Exercise details:
Retype the whole listing that follows, line for line.

[Extracted material Boundary: Start]

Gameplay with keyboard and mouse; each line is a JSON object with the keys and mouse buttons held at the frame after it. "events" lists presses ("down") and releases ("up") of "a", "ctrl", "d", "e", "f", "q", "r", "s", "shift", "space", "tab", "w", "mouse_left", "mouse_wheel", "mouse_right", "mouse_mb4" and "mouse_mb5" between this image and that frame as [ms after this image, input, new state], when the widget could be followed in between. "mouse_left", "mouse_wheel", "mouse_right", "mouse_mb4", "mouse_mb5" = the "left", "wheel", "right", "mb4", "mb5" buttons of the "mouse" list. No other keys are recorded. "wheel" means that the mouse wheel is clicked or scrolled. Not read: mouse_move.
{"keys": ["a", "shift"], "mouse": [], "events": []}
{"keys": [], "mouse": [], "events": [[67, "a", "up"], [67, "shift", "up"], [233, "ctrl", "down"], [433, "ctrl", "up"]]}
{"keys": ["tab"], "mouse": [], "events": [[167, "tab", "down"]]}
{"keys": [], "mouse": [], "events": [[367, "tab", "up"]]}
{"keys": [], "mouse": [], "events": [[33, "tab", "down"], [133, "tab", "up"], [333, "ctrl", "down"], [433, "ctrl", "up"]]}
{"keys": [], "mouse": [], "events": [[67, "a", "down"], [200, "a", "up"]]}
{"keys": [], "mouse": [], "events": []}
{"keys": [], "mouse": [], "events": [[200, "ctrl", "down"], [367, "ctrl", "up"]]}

[Extracted material Boundary: End]

Finished exercise:
Gameplay with keyboard and mouse; each line is a JSON object with the keys and mouse buttons held at the frame after it. "events" lists presses ("down") and releases ("up") of "a", "ctrl", "d", "e", "f", "q", "r", "s", "shift", "space", "tab", "w", "mouse_left", "mouse_wheel", "mouse_right", "mouse_mb4" and "mouse_mb5" between this image and that frame as [ms after this image, input, new state], when the widget could be followed in between. "mouse_left", "mouse_wheel", "mouse_right", "mouse_mb4", "mouse_mb5" = the "left", "wheel", "right", "mb4", "mb5" buttons of the "mouse" list. No other keys are recorded. "wheel" means that the mouse wheel is clicked or scrolled. Not read: mouse_move.
{"keys": ["a", "shift"], "mouse": [], "events": []}
{"keys": [], "mouse": [], "events": [[67, "a", "up"], [67, "shift", "up"], [233, "ctrl", "down"], [433, "ctrl", "up"]]}
{"keys": ["tab"], "mouse": [], "events": [[167, "tab", "down"]]}
{"keys": [], "mouse": [], "events": [[367, "tab", "up"]]}
{"keys": [], "mouse": [], "events": [[33, "tab", "down"], [133, "tab", "up"], [333, "ctrl", "down"], [433, "ctrl", "up"]]}
{"keys": [], "mouse": [], "events": [[67, "a", "down"], [200, "a", "up"]]}
{"keys": [], "mouse": [], "events": []}
{"keys": [], "mouse": [], "events": [[200, "ctrl", "down"], [367, "ctrl", "up"]]}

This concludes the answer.